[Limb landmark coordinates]
Start of Block

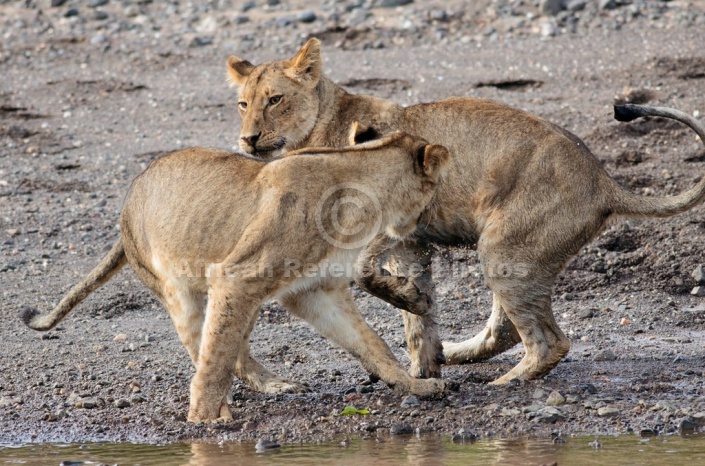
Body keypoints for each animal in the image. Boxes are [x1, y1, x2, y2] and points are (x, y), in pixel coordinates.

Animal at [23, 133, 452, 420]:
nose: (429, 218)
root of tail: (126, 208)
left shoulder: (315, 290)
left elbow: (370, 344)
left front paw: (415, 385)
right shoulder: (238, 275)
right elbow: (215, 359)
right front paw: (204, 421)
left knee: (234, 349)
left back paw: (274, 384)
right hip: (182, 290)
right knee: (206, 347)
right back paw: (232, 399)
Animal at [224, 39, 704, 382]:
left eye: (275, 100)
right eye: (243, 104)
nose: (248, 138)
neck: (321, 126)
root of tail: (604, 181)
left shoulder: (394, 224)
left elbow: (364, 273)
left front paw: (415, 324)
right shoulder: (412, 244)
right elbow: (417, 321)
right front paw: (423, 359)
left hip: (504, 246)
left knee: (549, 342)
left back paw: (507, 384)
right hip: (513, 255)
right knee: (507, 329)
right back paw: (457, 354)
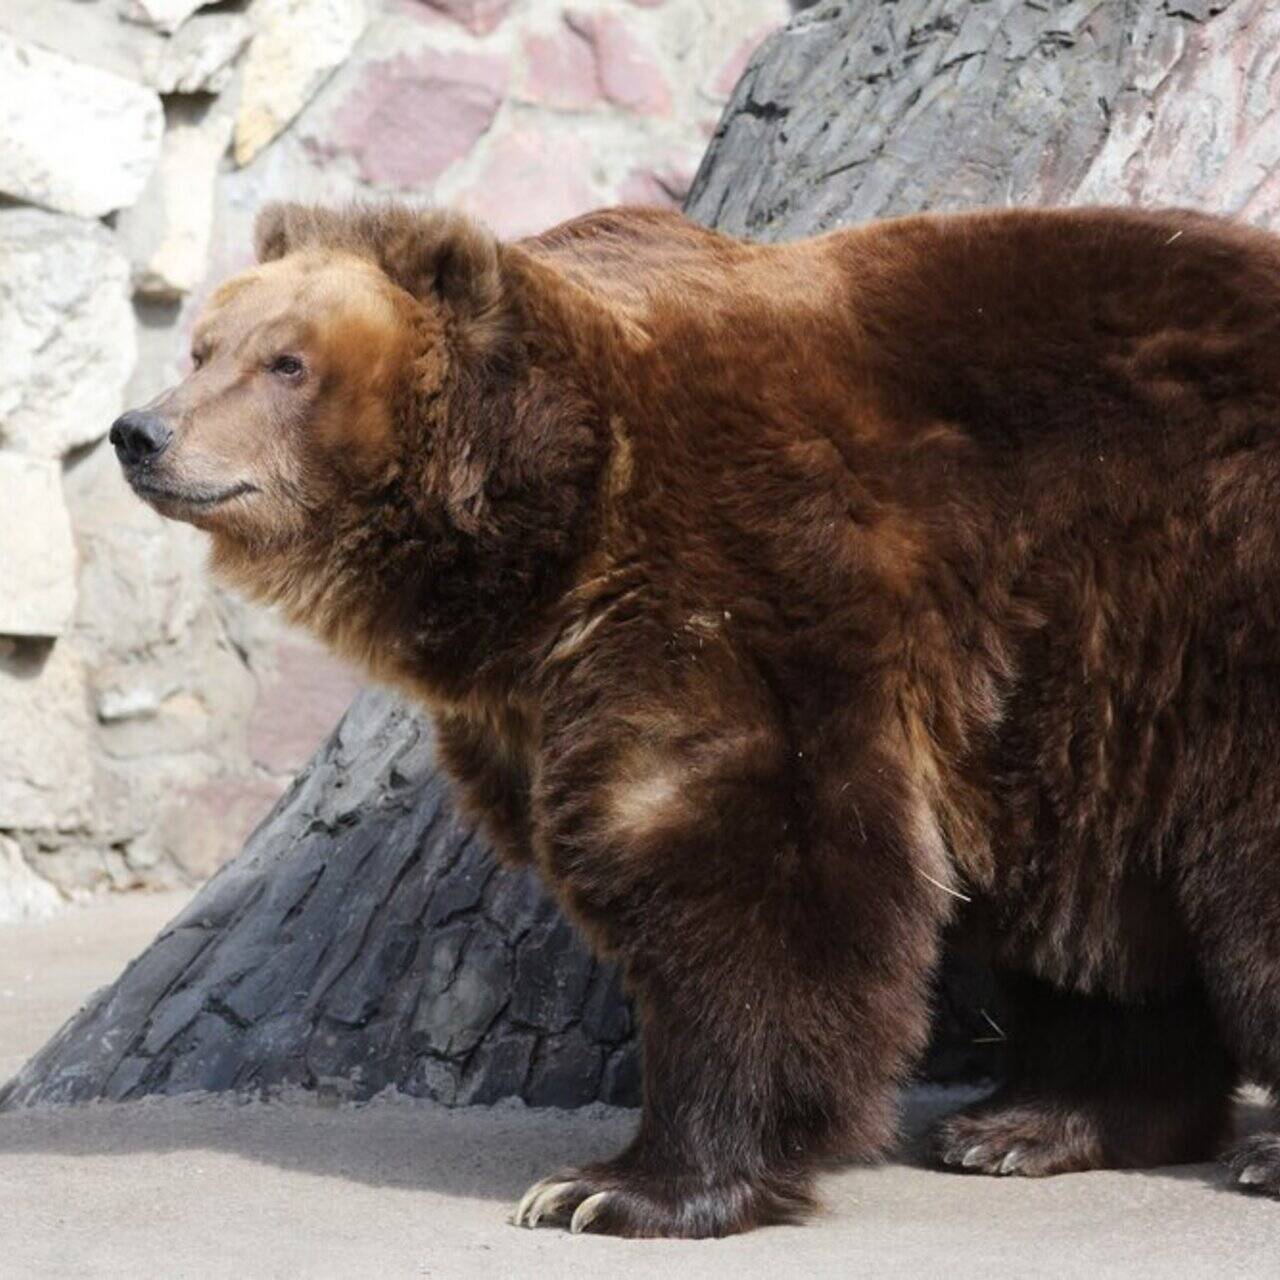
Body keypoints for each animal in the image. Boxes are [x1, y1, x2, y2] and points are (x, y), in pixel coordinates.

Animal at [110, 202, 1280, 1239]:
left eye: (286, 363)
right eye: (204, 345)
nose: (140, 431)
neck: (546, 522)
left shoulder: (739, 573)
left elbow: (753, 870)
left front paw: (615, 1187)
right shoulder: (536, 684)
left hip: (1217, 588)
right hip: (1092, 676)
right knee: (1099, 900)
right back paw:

End of Block

TASK ITEM >> Except for the pictures, set down all of the records exactly as they are.

TASK SOLUTION >>
Body keypoints for each animal in the image. Boxes are [x1, y1, x2, y2] and points are (x, y), in pixel coordinates.

Animal at [23, 133, 452, 420]:
nose: (429, 218)
root of tail: (126, 208)
left shoulder: (315, 290)
left elbow: (370, 344)
left front paw: (415, 385)
right shoulder: (238, 275)
right elbow: (215, 359)
right front paw: (204, 421)
left knee: (234, 349)
left back paw: (274, 384)
right hip: (182, 290)
right knee: (206, 347)
right back paw: (232, 399)
Animal at [224, 39, 704, 382]:
left eye: (275, 100)
right eye: (243, 104)
nose: (248, 138)
neck: (321, 126)
root of tail: (604, 181)
left shoulder: (394, 224)
left elbow: (364, 273)
left front paw: (415, 324)
right shoulder: (412, 244)
right elbow: (417, 321)
right front paw: (423, 359)
left hip: (504, 246)
left knee: (549, 342)
left back paw: (507, 384)
right hip: (513, 255)
right knee: (507, 329)
right back paw: (457, 354)
Body keypoints for each animal in the image. Boxes are [x1, y1, x2, y2] and points are (x, y), in pixel coordinates.

Animal at [110, 202, 1280, 1239]:
left eye: (286, 363)
right eye: (204, 345)
nose: (140, 431)
neck: (546, 522)
left shoulder: (739, 573)
left elbow: (753, 870)
left front paw: (615, 1187)
right shoulder: (536, 684)
left hip: (1217, 588)
right hip: (1092, 676)
right knee: (1099, 900)
right back paw:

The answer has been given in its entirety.